▶ _Directions_: Copy out the text of every entry below line for line, keeping each character unchanged. Leave out the pictures.

═══ Data records ═══

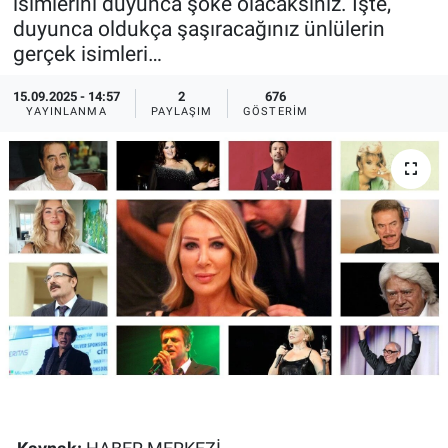
isimlerini duyunca şoke olacaksınız. İşte,
duyunca oldukça şaşıracağınız ünlülerin
Ege'den Esintiler
İletişim
gerçek isimleri…
Eğitim
15.09.2025 - 14:57
2
676
YAYINLANMA
PAYLAŞIM
GÖSTERIM
Eğlence
Ekonomi
Forum
Gerçeğin İzinde
Gün Başlıyor
Gün Bitiyor
Gün Ortası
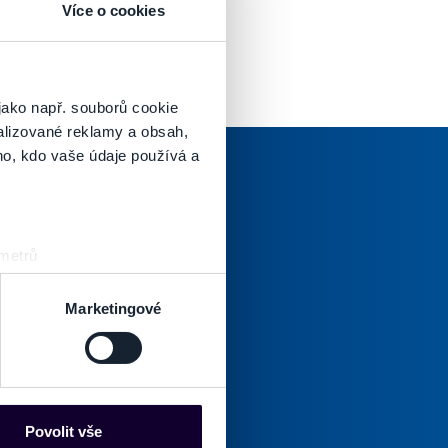
Více o cookies
jako např. souborů cookie
alizované reklamy a obsah,
ho, kdo vaše údaje používá a
 metrů
oručenej pošty.
sk prstu)
 podrobnostmi
. Svůj souhlas
Marketingové
Odoberať
es“), které mohou sbírat
Tento
povinné)
súhlas
ce mohou představovat
je
nalizaci obsahu a reklam.
Povolit vše
povinný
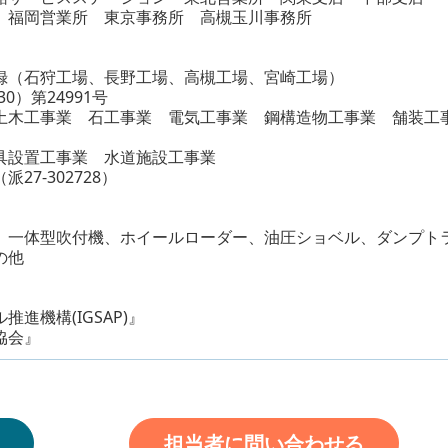
 福岡営業所 東京事務所 高槻玉川事務所
録（石狩工場、長野工場、高槻工場、宮崎工場）
0）第24991号
木工事業 石工事業 電気工事業 鋼構造物工事業 舗装工
業
設置工事業 水道施設工事業
27-302728）
一体型吹付機、ホイールローダー、油圧ショベル、ダンプト
の他
進機構(IGSAP)』
協会』
担当者に問い合わせる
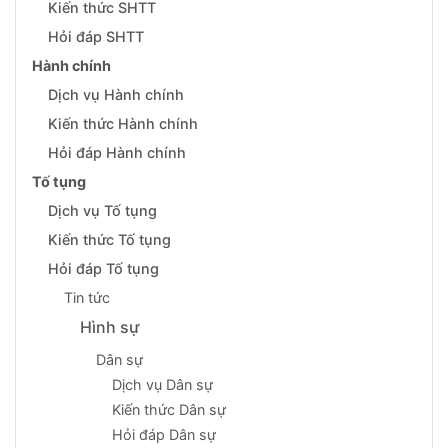
Kiến thức SHTT
Hỏi đáp SHTT
Hành chính
Dịch vụ Hành chính
Kiến thức Hành chính
Hỏi đáp Hành chính
Tố tụng
Dịch vụ Tố tụng
Kiến thức Tố tụng
Hỏi đáp Tố tụng
Tin tức
Hình sự
Dân sự
Dịch vụ Dân sự
Kiến thức Dân sự
Hỏi đáp Dân sự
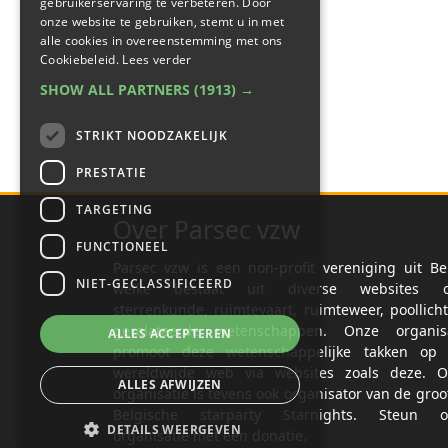
gebruikerservaring te verbeteren. Door
onze website te gebruiken, stemt u in met
alle cookies in overeenstemming met ons
Cookiebeleid.
Lees verder
SHOW ALL PARTNERS
(1913) →
STRIKT NOODZAKELIJK
PRESTATIE
TARGETING
Over Parsec vzw
FUNCTIONEEL
Parsec vzw is een non-profit vereniging uit Be
NIET-GECLASSIFICEERD
welke bestaat uit diverse websites o
sterrenkunde, ruimtevaart, ruimteweer, poollich
gerelateerde wetenschappen. Onze organisa
ALLES ACCEPTEREN
promoot deze wetenschappelijke takken op 
wereldwijde web via websites zoals deze. O
ALLES AFWIJZEN
organisatie is tevens ook organisator van de groo
Belgische starparty Starnights. Steun o
DETAILS WEERGEVEN
organisatie met een donatie.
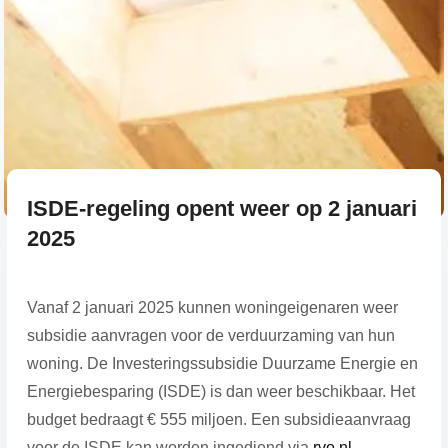
ISDE-regeling opent weer op 2 januari
2025
Vanaf 2 januari 2025 kunnen woningeigenaren weer
subsidie aanvragen voor de verduurzaming van hun
woning. De Investeringssubsidie Duurzame Energie en
Energiebesparing (ISDE) is dan weer beschikbaar. Het
budget bedraagt € 555 miljoen. Een subsidieaanvraag
voor de ISDE kan worden ingediend via
rvo.nl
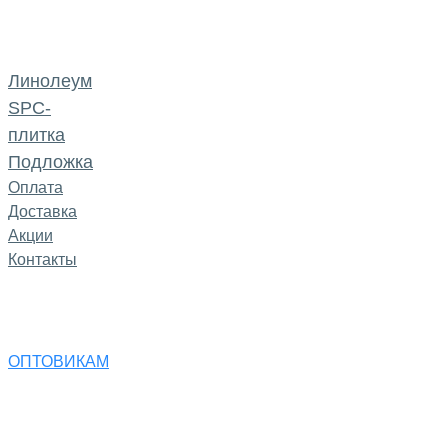
Линолеум
SPC-
плитка
Подложка
Оплата
Доставка
Акции
Контакты
ОПТОВИКАМ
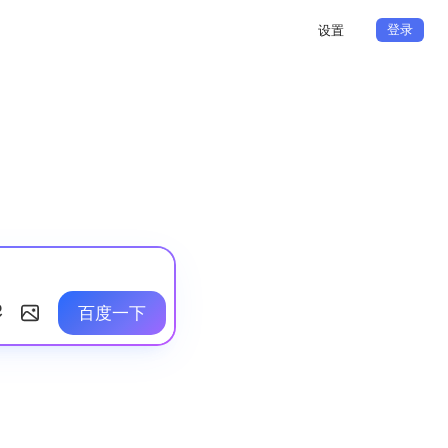
登录
设置
百度一下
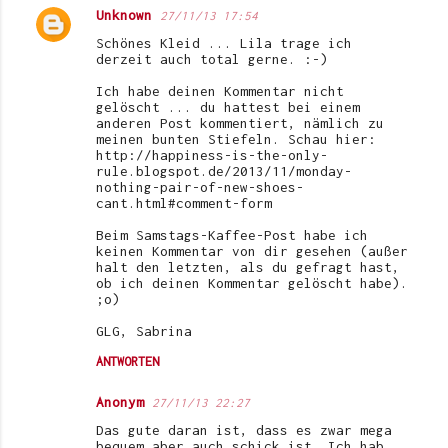
Unknown
27/11/13 17:54
Schönes Kleid ... Lila trage ich
derzeit auch total gerne. :-)
Ich habe deinen Kommentar nicht
gelöscht ... du hattest bei einem
anderen Post kommentiert, nämlich zu
meinen bunten Stiefeln. Schau hier:
http://happiness-is-the-only-
rule.blogspot.de/2013/11/monday-
nothing-pair-of-new-shoes-
cant.html#comment-form
Beim Samstags-Kaffee-Post habe ich
keinen Kommentar von dir gesehen (außer
halt den letzten, als du gefragt hast,
ob ich deinen Kommentar gelöscht habe).
;o)
GLG, Sabrina
ANTWORTEN
Anonym
27/11/13 22:27
Das gute daran ist, dass es zwar mega
bequem aber auch schick ist. Ich hab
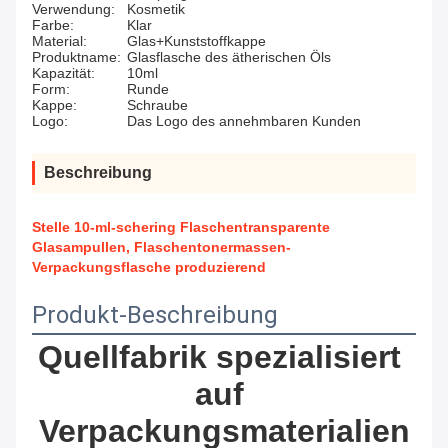
Verwendung:
Kosmetik
Farbe:
Klar
Material:
Glas+Kunststoffkappe
Produktname:
Glasflasche des ätherischen Öls
Kapazität:
10ml
Form:
Runde
Kappe:
Schraube
Logo:
Das Logo des annehmbaren Kunden
Beschreibung
Stelle 10-ml-schering Flaschentransparente
Glasampullen, Flaschentonermassen-
Verpackungsflasche produzierend
Produkt-Beschreibung
Quellfabrik spezialisiert 
auf 
Verpackungsmaterialien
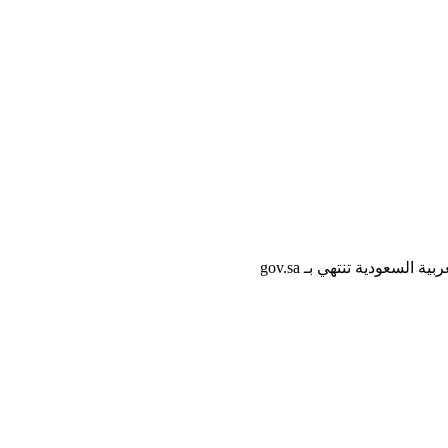
لسعودية تنتهي بـ gov.sa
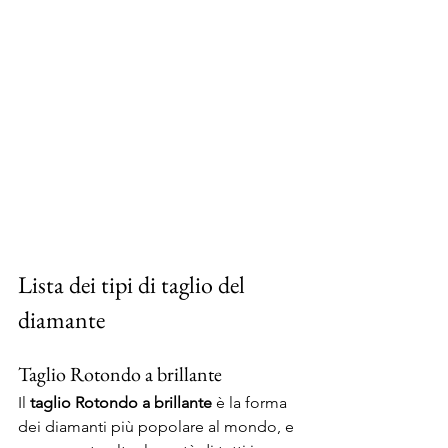
Lista dei tipi di taglio del 
diamante
Taglio Rotondo a brillante 
Il 
taglio Rotondo a brillante
 è la forma 
dei diamanti più popolare al mondo, e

═══

▶ _Your response_:
isimlerini duyunca şoke olacaksınız. İşte,
duyunca oldukça şaşıracağınız ünlülerin
Ege'den Esintiler
İletişim
gerçek isimleri…
Eğitim
15.09.2025 - 14:57
2
676
YAYINLANMA
PAYLAŞIM
GÖSTERIM
Eğlence
Ekonomi
Forum
Gerçeğin İzinde
Gün Başlıyor
Gün Bitiyor
Gün Ortası
Více o cookies
jako např. souborů cookie
alizované reklamy a obsah,
ho, kdo vaše údaje používá a
 metrů
oručenej pošty.
sk prstu)
 podrobnostmi
. Svůj souhlas
Marketingové
Odoberať
es“), které mohou sbírat
Tento
povinné)
súhlas
ce mohou představovat
je
nalizaci obsahu a reklam.
Povolit vše
povinný
 福岡営業所 東京事務所 高槻玉川事務所
録（石狩工場、長野工場、高槻工場、宮崎工場）
0）第24991号
木工事業 石工事業 電気工事業 鋼構造物工事業 舗装工
業
設置工事業 水道施設工事業
27-302728）
一体型吹付機、ホイールローダー、油圧ショベル、ダンプト
の他
進機構(IGSAP)』
協会』
担当者に問い合わせる
Kiến thức SHTT
Hỏi đáp SHTT
Hành chính
Dịch vụ Hành chính
Kiến thức Hành chính
Hỏi đáp Hành chính
Tố tụng
Dịch vụ Tố tụng
Kiến thức Tố tụng
Hỏi đáp Tố tụng
Tin tức
Hình sự
Dân sự
Dịch vụ Dân sự
Kiến thức Dân sự
Hỏi đáp Dân sự
gebruikerservaring te verbeteren. Door
onze website te gebruiken, stemt u in met
alle cookies in overeenstemming met ons
Cookiebeleid.
Lees verder
SHOW ALL PARTNERS
(1913) →
STRIKT NOODZAKELIJK
PRESTATIE
TARGETING
Over Parsec vzw
FUNCTIONEEL
Parsec vzw is een non-profit vereniging uit Be
NIET-GECLASSIFICEERD
welke bestaat uit diverse websites o
sterrenkunde, ruimtevaart, ruimteweer, poollich
gerelateerde wetenschappen. Onze organisa
ALLES ACCEPTEREN
promoot deze wetenschappelijke takken op 
wereldwijde web via websites zoals deze. O
ALLES AFWIJZEN
organisatie is tevens ook organisator van de groo
Belgische starparty Starnights. Steun o
DETAILS WEERGEVEN
organisatie met een donatie.
ISDE-regeling opent weer op 2 januari
2025
Vanaf 2 januari 2025 kunnen woningeigenaren weer
subsidie aanvragen voor de verduurzaming van hun
woning. De Investeringssubsidie Duurzame Energie en
Energiebesparing (ISDE) is dan weer beschikbaar. Het
budget bedraagt € 555 miljoen. Een subsidieaanvraag
voor de ISDE kan worden ingediend via
rvo.nl
Линолеум
SPC-
плитка
Подложка
Оплата
Доставка
Акции
Контакты
ОПТОВИКАМ
登录
设置
百度一下
Unknown
27/11/13 17:54
Schönes Kleid ... Lila trage ich
derzeit auch total gerne. :-)
Ich habe deinen Kommentar nicht
gelöscht ... du hattest bei einem
anderen Post kommentiert, nämlich zu
meinen bunten Stiefeln. Schau hier:
http://happiness-is-the-only-
rule.blogspot.de/2013/11/monday-
nothing-pair-of-new-shoes-
cant.html#comment-form
Beim Samstags-Kaffee-Post habe ich
keinen Kommentar von dir gesehen (außer
halt den letzten, als du gefragt hast,
ob ich deinen Kommentar gelöscht habe).
;o)
GLG, Sabrina
ANTWORTEN
Anonym
27/11/13 22:27
Das gute daran ist, dass es zwar mega
bequem aber auch schick ist. Ich hab
Verwendung:
Kosmetik
Farbe:
Klar
Material:
Glas+Kunststoffkappe
Produktname:
Glasflasche des ätherischen Öls
Kapazität:
10ml
Form:
Runde
Kappe:
Schraube
Logo:
Das Logo des annehmbaren Kunden
Beschreibung
Stelle 10-ml-schering Flaschentransparente
Glasampullen, Flaschentonermassen-
Verpackungsflasche produzierend
Produkt-Beschreibung
Quellfabrik spezialisiert 
auf 
Verpackungsmaterialien
لسعودية تنتهي بـ gov.sa
Lista dei tipi di taglio del 
diamante
Taglio Rotondo a brillante 
Il 
taglio Rotondo a brillante
 è la forma 
dei diamanti più popolare al mondo, e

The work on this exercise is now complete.